**INSTRUCTIONS TO FOLLOW**
The whole listing needs to be written out exactly, except for any images.

[STORED DATA]

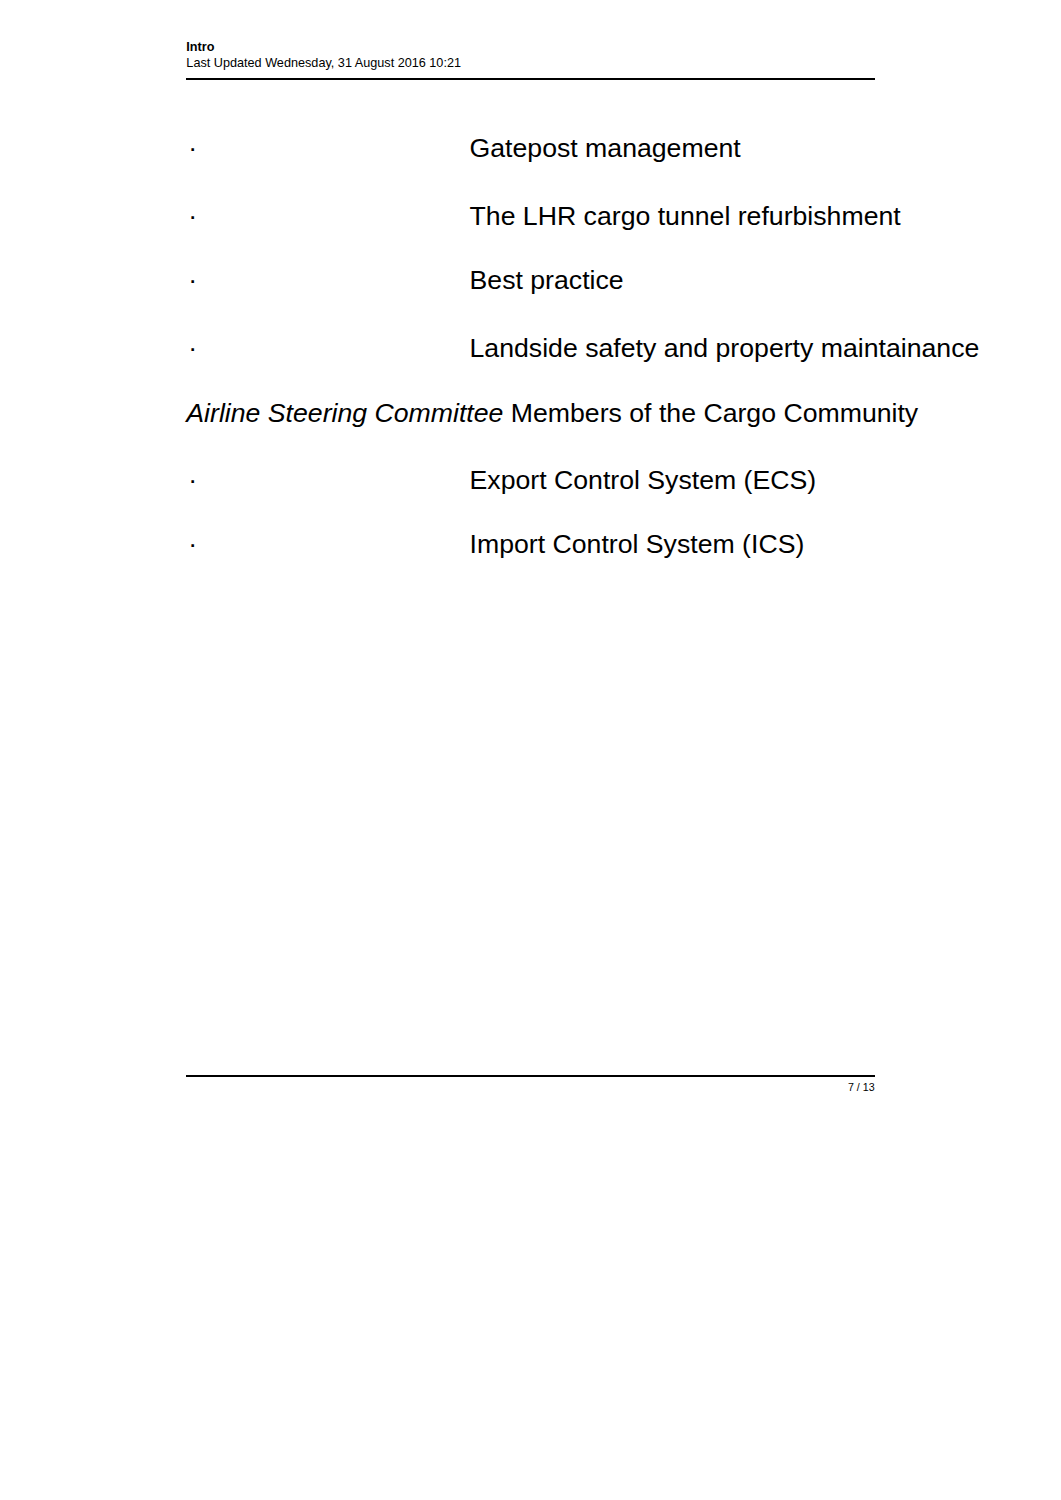Intro
Last Updated Wednesday, 31 August 2016 10:21
·
Gatepost management
·
The LHR cargo tunnel refurbishment
·
Best practice
·
Landside safety and property maintainance
Airline Steering Committee Members of the Cargo Community
·
Export Control System (ECS)
·
Import Control System (ICS)
7 / 13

[/STORED DATA]

**REPLY TO THE EXERCISE**
Intro
Last Updated Wednesday, 31 August 2016 10:21
·
Gatepost management
·
The LHR cargo tunnel refurbishment
·
Best practice
·
Landside safety and property maintainance
Airline Steering Committee Members of the Cargo Community
·
Export Control System (ECS)
·
Import Control System (ICS)
7 / 13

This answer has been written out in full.